LeetCode #23: Merge k Sorted Lists

LeetCode Solutions

https://leetcode.com/problems/merge-k-sorted-lists/description/

To solve this problem, we can use a min heap to keep track of the minimum element from each list. We can then pop the minimum element and add it to our result linked list. We can continue this process until all elements have been added to our result linked list.

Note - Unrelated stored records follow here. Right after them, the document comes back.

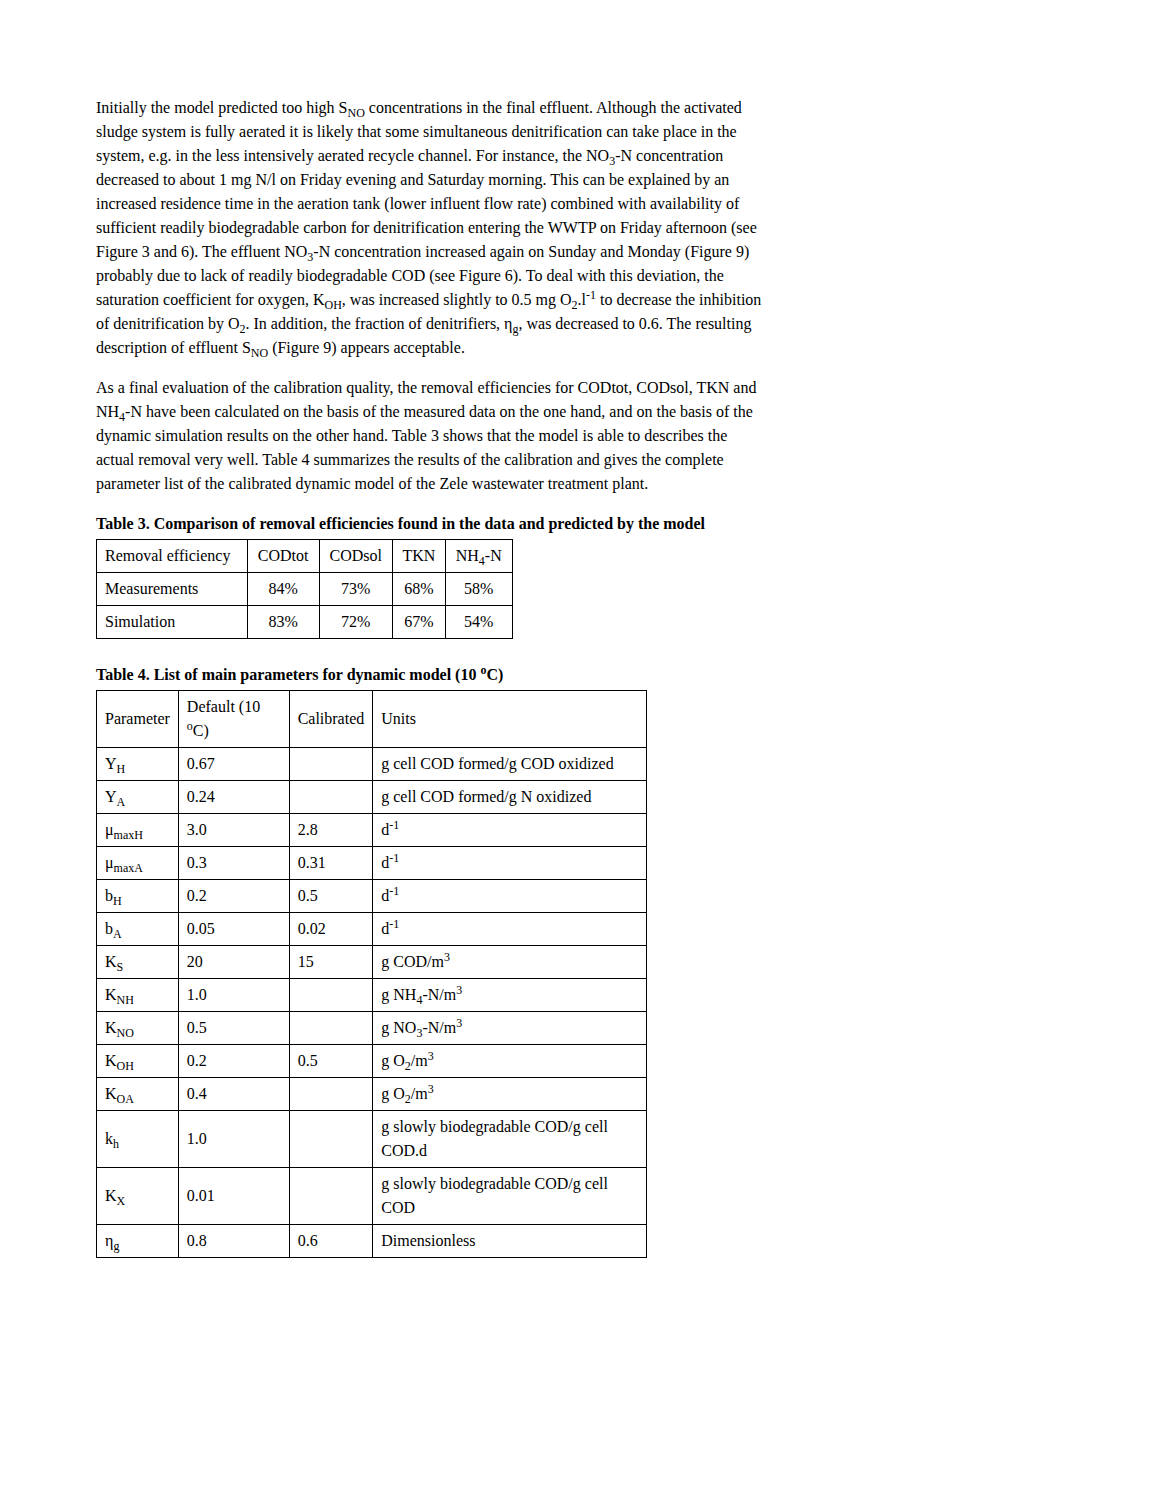Initially the model predicted too high SNO concentrations in the final effluent. Although the activated sludge system is fully aerated it is likely that some simultaneous denitrification can take place in the system, e.g. in the less intensively aerated recycle channel. For instance, the NO3-N concentration decreased to about 1 mg N/l on Friday evening and Saturday morning. This can be explained by an increased residence time in the aeration tank (lower influent flow rate) combined with availability of sufficient readily biodegradable carbon for denitrification entering the WWTP on Friday afternoon (see Figure 3 and 6). The effluent NO3-N concentration increased again on Sunday and Monday (Figure 9) probably due to lack of readily biodegradable COD (see Figure 6). To deal with this deviation, the saturation coefficient for oxygen, KOH, was increased slightly to 0.5 mg O2.l-1 to decrease the inhibition of denitrification by O2. In addition, the fraction of denitrifiers, ηg, was decreased to 0.6. The resulting description of effluent SNO (Figure 9) appears acceptable.
As a final evaluation of the calibration quality, the removal efficiencies for CODtot, CODsol, TKN and NH4-N have been calculated on the basis of the measured data on the one hand, and on the basis of the dynamic simulation results on the other hand. Table 3 shows that the model is able to describes the actual removal very well. Table 4 summarizes the results of the calibration and gives the complete parameter list of the calibrated dynamic model of the Zele wastewater treatment plant.
Table 3. Comparison of removal efficiencies found in the data and predicted by the model
| Removal efficiency | CODtot | CODsol | TKN | NH 4 -N |
| Measurements | 84% | 73% | 68% | 58% |
| Simulation | 83% | 72% | 67% | 54% |
Table 4. List of main parameters for dynamic model (10 oC)
| Parameter | Default (10 o C) | Calibrated | Units |
| Y H | 0.67 | | g cell COD formed/g COD oxidized |
| Y A | 0.24 | | g cell COD formed/g N oxidized |
| μ maxH | 3.0 | 2.8 | d -1 |
| μ maxA | 0.3 | 0.31 | d -1 |
| b H | 0.2 | 0.5 | d -1 |
| b A | 0.05 | 0.02 | d -1 |
| K S | 20 | 15 | g COD/m 3 |
| K NH | 1.0 | | g NH 4 -N/m 3 |
| K NO | 0.5 | | g NO 3 -N/m 3 |
| K OH | 0.2 | 0.5 | g O 2 /m 3 |
| K OA | 0.4 | | g O 2 /m 3 |
| k h | 1.0 | | g slowly biodegradable COD/g cell COD.d |
| K X | 0.01 | | g slowly biodegradable COD/g cell COD |
| η g | 0.8 | 0.6 | Dimensionless |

Here are the steps to solve this problem:

  1. Edge case: If the input list is empty, return None.
  2. Initialize a min heap with the first element of each list. We can use Python’s heapq module to implement the min heap. We will add the first element of each list to the heap and continue adding elements until there are no more nodes in any of the lists.
  3. Initialize a dummy head and a current node for the merged list.
  4. While the heap is not empty, pop the minimum element from the heap.
  5. Add the minimum element to the next element of the current node.
  6. Update the current node to be the newly added element.
  7. If there are more elements in the list that the current node belongs to, add the next element of that list to the heap.
  8. Return the next element of the dummy head (which is the head of the merged list).

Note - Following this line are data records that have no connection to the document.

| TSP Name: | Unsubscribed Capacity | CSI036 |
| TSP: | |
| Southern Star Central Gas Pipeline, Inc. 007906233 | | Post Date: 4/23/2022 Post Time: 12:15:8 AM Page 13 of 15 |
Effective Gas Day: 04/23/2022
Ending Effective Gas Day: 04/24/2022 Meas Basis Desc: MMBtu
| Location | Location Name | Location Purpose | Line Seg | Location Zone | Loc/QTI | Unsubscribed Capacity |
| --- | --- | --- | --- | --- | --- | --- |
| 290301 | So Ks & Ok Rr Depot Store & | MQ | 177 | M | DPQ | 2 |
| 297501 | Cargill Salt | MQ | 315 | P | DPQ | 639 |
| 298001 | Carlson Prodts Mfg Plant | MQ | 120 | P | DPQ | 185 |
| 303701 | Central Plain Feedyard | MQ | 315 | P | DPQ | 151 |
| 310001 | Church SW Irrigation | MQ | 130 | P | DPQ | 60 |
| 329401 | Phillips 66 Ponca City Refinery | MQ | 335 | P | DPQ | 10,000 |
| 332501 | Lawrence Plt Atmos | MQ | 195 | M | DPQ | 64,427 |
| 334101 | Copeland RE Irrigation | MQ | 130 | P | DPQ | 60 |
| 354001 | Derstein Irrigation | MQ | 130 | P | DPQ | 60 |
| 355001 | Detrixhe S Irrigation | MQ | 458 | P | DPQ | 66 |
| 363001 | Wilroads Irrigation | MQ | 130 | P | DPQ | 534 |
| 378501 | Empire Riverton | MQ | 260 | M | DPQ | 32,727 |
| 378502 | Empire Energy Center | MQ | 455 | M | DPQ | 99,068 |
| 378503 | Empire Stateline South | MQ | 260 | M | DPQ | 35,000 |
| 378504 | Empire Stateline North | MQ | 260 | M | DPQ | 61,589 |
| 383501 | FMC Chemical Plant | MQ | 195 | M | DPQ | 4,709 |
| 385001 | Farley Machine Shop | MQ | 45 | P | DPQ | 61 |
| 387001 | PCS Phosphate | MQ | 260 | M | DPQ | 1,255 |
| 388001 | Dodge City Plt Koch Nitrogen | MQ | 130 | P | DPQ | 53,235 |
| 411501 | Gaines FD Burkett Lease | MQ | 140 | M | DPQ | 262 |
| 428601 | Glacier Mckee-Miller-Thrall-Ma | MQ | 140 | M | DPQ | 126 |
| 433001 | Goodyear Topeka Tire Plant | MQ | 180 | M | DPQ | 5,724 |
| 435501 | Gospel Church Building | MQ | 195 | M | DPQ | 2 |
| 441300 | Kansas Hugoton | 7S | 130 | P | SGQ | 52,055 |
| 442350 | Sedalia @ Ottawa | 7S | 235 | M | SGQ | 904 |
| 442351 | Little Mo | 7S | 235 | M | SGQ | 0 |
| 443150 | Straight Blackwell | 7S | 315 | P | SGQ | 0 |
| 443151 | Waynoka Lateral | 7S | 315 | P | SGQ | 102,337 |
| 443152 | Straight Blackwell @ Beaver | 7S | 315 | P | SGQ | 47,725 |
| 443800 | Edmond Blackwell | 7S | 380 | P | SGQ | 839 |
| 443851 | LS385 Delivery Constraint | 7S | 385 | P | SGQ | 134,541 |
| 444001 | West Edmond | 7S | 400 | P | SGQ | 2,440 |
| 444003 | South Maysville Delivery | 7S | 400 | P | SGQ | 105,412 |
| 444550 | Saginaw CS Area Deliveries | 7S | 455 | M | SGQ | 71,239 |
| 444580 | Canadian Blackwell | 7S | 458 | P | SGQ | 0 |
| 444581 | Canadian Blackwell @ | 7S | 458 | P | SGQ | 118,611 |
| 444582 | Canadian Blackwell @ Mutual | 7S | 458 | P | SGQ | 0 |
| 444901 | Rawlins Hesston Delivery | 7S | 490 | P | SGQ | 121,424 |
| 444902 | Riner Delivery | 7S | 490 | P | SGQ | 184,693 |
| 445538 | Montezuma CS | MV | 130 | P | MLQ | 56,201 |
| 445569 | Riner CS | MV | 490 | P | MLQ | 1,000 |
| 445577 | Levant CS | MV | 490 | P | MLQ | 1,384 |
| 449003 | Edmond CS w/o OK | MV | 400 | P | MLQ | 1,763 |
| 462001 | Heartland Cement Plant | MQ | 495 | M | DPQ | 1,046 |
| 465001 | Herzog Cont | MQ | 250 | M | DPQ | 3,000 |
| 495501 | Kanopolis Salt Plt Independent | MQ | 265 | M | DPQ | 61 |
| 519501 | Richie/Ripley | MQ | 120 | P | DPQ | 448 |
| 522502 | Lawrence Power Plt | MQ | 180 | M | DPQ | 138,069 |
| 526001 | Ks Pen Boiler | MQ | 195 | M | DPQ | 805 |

Here is the implementation of the above steps in Python:

import heapq

class Solution:
    def mergeKLists(self, lists: List[ListNode]) -> ListNode:
        # Edge case: If the input list is empty, return None
        if not lists:
            return None
        
        # Initialize the min heap with the first element of each list
        heap = []
        for node in lists:
            temp = node
            while temp:
                heapq.heappush(heap, temp.val)
                temp = temp.next
        
        # Initialize the dummy head and current node
        dummy = curr = ListNode()
        
        # While the heap is not empty
        while heap:
            # Pop the minimum element from the heap
            val = heapq.heappop(heap)
            # Update the next element of the current node
            curr.next = ListNode(val)
            curr = curr.next
            if curr.next:
                heapq.heappush(heap, curr.next.val)
        
        # Return the next element of the dummy head (which is the head of the merged list)
        return dummy.next

The time complexity of this algorithm is O(n log k), where n is the total number of nodes in all k lists. This is because we are adding and removing elements to/from a min heap, which has a logarithmic time complexity for these operations. We do this n times, since there are n total elements in all k lists.

The space complexity of this algorithm is O(k), where k is the number of lists. This is because we are storing the first element of each list in the min heap. The total number of elements in the heap will never exceed k, since we are only adding one element to the heap for each list.